- [ABOUT THIS EXERCISE]
Read the data below line by line and copy each one with "negative" in it.

[DATA SUPPLIED — start]

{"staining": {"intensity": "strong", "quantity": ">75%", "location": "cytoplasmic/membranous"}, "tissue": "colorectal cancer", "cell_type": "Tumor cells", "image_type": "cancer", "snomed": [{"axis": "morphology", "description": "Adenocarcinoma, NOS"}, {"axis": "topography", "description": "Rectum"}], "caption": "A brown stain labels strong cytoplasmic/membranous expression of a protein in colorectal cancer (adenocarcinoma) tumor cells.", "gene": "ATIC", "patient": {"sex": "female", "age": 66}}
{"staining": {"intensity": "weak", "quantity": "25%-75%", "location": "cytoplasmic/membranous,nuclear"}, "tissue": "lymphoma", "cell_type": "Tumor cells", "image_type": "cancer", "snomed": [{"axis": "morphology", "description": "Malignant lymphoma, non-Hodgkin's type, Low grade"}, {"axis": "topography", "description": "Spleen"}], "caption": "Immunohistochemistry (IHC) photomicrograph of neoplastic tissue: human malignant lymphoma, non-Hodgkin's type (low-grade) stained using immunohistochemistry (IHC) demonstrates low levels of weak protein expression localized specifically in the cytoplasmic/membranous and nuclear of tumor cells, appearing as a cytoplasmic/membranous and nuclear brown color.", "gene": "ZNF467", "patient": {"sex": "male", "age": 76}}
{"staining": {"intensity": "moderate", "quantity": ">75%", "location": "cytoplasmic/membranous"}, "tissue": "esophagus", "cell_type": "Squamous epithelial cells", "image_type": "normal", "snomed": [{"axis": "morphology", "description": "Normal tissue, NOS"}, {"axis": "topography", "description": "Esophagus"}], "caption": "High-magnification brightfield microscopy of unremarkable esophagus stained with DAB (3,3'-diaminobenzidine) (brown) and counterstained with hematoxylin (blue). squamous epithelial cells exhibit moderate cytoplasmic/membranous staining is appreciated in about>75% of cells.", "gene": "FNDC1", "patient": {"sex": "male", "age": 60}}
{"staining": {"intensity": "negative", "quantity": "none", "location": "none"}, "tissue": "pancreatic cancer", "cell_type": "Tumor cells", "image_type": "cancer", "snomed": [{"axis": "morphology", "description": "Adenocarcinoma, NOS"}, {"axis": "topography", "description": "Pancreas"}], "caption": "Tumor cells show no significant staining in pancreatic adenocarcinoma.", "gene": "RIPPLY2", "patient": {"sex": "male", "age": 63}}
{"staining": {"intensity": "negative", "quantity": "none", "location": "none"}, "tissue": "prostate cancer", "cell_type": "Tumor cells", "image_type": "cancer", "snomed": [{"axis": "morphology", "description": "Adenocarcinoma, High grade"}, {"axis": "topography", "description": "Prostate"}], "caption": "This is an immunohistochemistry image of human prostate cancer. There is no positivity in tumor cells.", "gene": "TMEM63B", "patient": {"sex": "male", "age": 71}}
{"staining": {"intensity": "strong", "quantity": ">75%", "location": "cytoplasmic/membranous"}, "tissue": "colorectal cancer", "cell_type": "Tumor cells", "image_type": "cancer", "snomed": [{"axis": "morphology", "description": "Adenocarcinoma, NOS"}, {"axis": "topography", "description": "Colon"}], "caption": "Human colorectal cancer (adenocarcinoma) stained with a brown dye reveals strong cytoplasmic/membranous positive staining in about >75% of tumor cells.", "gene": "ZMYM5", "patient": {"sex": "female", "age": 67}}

[DATA SUPPLIED — finish]

- [TASK RESPONSE]
{"staining": {"intensity": "negative", "quantity": "none", "location": "none"}, "tissue": "pancreatic cancer", "cell_type": "Tumor cells", "image_type": "cancer", "snomed": [{"axis": "morphology", "description": "Adenocarcinoma, NOS"}, {"axis": "topography", "description": "Pancreas"}], "caption": "Tumor cells show no significant staining in pancreatic adenocarcinoma.", "gene": "RIPPLY2", "patient": {"sex": "male", "age": 63}}
{"staining": {"intensity": "negative", "quantity": "none", "location": "none"}, "tissue": "prostate cancer", "cell_type": "Tumor cells", "image_type": "cancer", "snomed": [{"axis": "morphology", "description": "Adenocarcinoma, High grade"}, {"axis": "topography", "description": "Prostate"}], "caption": "This is an immunohistochemistry image of human prostate cancer. There is no positivity in tumor cells.", "gene": "TMEM63B", "patient": {"sex": "male", "age": 71}}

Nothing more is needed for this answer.